American Archaeology

Archaeology of the Americas

The archaeology of the Americas is the study of the archaeology of North America, Central America (or Mesoamerica), South America and the Caribbean. This includes the study of pre-historic/Pre-Columbian and historic indigenous American peoples.

Archaeological time periods

One of the most enduring classifications of archaeological cultures was established in Gordon Willey and Philip Phillips' 1958 book Method and Theory in American Archaeology. They divided the archaeological record in the Americas into five phases. These are:

* The Lithic stage, defined initially as a big-game hunting adaptation. In most places, this can be dated to before 8000 BC. Examples include the Clovis culture, Folsom tradition and Paleo-indian groups.

* The Archaic stage, defined as cultures relying primarily on increasing intensive collecting of wild resources, after the decline of the big game hunting lifestyle. Typically Archaic cultures can be dated from 8000 BC to 1000 BC. Representative examples include the Arctic small tool tradition, the Poverty Point culture and the Chincharro culture.

* The Formative stage, defined as "village agriculture" based. Most of these can be dated from 1000 BC to AD 500. Examples include the Dorset culture , Zapotec culture, Mimbres, Olmec, and Mississippian cultures.

* The Classic stage, defined as "early civilizations," and typically dating from AD 500 to 1200. Willey and Phillips considered only cultures from Mesoamerica and Peru to have achieved this level of complexity. Examples include the early Maya and the Toltec.

* The Post-Classic stage, defined as "later prehispanic civilizations" and typically dated from AD 1200 onward. The late Maya and the Aztec cultures were Post-Classic.

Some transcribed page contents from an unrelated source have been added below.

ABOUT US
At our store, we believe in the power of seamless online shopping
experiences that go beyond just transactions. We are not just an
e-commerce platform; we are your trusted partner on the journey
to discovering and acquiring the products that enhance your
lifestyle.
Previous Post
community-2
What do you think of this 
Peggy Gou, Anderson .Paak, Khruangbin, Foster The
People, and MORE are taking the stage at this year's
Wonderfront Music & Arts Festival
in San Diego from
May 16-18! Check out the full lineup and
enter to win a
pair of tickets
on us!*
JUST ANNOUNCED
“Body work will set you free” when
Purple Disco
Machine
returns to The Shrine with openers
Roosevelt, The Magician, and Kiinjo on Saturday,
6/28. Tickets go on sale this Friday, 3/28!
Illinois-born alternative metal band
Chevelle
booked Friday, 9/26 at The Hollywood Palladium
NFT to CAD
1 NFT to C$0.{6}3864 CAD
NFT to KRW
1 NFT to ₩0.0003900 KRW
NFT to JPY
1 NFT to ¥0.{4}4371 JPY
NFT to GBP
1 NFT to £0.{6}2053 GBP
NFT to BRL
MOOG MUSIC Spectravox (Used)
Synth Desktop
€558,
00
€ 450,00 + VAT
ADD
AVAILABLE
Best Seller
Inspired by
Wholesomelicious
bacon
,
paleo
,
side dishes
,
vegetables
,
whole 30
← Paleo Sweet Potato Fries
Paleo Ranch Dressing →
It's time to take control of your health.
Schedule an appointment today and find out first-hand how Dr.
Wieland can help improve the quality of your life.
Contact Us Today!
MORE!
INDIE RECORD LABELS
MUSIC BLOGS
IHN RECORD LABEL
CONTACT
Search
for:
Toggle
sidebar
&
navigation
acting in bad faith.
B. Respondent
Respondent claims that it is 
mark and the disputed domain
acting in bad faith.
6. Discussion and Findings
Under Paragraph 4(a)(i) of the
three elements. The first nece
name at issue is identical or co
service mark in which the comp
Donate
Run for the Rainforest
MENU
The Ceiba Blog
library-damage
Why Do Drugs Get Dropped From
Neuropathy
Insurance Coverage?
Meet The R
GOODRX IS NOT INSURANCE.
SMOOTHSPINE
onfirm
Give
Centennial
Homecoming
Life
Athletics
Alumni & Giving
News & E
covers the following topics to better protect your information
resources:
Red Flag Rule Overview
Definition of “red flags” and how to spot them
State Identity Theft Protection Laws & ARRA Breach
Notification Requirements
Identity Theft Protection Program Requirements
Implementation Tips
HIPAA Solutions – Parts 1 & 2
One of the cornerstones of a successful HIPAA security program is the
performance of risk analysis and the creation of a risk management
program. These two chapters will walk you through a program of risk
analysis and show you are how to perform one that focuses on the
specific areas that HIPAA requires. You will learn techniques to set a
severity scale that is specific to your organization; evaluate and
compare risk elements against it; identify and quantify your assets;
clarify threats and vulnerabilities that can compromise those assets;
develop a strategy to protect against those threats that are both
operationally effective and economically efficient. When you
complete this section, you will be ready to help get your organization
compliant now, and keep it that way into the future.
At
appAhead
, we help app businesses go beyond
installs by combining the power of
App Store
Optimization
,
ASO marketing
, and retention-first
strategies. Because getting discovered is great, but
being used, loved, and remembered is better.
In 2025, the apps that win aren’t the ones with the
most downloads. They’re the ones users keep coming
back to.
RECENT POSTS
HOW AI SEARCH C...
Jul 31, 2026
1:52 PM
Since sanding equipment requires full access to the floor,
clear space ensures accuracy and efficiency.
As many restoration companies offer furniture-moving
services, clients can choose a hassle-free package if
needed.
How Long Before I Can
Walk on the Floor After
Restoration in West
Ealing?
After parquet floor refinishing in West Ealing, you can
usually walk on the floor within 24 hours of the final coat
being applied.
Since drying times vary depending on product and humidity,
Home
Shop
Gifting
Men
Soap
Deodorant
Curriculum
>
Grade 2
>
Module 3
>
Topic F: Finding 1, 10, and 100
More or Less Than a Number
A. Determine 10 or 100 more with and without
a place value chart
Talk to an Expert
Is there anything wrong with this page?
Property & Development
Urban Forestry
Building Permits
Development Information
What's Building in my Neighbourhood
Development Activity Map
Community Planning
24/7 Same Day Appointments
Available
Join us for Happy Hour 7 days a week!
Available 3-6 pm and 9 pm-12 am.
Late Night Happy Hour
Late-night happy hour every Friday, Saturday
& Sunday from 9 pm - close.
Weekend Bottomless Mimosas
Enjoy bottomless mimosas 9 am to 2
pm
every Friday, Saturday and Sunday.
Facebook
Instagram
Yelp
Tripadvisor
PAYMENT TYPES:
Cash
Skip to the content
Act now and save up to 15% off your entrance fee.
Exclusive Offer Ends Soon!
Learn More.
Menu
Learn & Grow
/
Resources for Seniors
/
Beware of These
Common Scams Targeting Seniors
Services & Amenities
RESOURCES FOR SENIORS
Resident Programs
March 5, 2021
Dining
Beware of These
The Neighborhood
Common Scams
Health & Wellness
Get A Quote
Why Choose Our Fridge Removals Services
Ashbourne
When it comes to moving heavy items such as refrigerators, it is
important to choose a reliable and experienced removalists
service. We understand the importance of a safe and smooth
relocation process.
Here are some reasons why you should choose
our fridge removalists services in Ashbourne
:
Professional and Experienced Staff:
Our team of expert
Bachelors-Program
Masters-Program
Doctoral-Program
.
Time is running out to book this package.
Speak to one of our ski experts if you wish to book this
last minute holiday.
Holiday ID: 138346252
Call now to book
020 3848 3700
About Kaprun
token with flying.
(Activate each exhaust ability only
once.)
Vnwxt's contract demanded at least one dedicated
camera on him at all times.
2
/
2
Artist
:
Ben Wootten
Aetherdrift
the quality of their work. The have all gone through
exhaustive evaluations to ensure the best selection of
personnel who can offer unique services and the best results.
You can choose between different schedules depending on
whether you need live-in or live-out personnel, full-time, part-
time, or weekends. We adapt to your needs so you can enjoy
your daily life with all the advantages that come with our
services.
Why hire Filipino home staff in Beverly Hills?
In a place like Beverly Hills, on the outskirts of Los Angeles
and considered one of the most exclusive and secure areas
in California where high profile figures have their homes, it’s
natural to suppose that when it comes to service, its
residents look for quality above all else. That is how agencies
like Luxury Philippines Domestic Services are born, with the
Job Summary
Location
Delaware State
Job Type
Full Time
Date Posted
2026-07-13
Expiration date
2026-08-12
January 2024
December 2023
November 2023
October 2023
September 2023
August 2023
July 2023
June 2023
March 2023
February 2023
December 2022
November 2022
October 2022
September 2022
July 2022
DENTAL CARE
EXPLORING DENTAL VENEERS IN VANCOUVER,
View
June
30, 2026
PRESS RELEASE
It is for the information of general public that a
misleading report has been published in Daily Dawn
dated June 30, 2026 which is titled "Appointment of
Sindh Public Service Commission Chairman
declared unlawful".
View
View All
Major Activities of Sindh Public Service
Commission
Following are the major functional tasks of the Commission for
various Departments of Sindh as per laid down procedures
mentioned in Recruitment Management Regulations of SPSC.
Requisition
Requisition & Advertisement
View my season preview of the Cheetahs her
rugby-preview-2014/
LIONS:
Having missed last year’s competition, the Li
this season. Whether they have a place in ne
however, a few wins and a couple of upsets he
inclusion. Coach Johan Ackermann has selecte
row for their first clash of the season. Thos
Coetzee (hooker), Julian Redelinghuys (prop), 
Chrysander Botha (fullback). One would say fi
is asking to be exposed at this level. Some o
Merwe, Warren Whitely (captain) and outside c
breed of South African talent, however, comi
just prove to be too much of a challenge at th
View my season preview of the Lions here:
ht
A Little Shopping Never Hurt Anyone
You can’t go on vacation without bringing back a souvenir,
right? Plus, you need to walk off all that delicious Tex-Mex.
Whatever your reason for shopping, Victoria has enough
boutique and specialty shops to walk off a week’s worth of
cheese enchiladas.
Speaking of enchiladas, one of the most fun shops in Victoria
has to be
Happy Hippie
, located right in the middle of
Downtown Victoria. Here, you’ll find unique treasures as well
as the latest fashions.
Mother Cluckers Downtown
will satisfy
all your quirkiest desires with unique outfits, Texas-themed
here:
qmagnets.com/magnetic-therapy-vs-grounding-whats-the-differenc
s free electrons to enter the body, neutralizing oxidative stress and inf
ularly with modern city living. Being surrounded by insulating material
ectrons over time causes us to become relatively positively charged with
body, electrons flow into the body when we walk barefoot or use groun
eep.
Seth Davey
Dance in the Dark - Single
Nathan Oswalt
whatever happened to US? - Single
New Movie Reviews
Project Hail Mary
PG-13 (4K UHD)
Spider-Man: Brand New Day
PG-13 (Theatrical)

Since these simplistic periods were defined, numerous regional and sub-regional divisions have been created to break up the cultural landscape through time and space. Later archaeologists recognized that these linear stages did not adequately correspond to the cultural variation that existed in different locations in the Americas. Although the Formative/Classic/Post-Classic distinction is still used in the archaeology of Mesoamerica (see Mesoamerican chronology), this division has been replaced in most of North America by more local classifications. Also see Sociocultural evolution.

Archaeology in the United States

In the United States, physical anthropology and archaeological investigations based on the study of human remains are complicated by the Native American Graves Protection and Repatriation Act, (NAGPRA), which provides for the bodies of Native Americans and associated grave goods to be turned over to the recognized tribal body most legally affiliated with the remains. In some cases, notably, that of Kennewick Man, these laws have been subject to close judicial scrutiny and great intellectual conflict.

Humans in the Americas

Models of migration to the New World address the central question of when and how humans reached the Americas. The earliest definite human peoples visible in the archaeological record throughout the Americas are today known as the Paleo-Indians.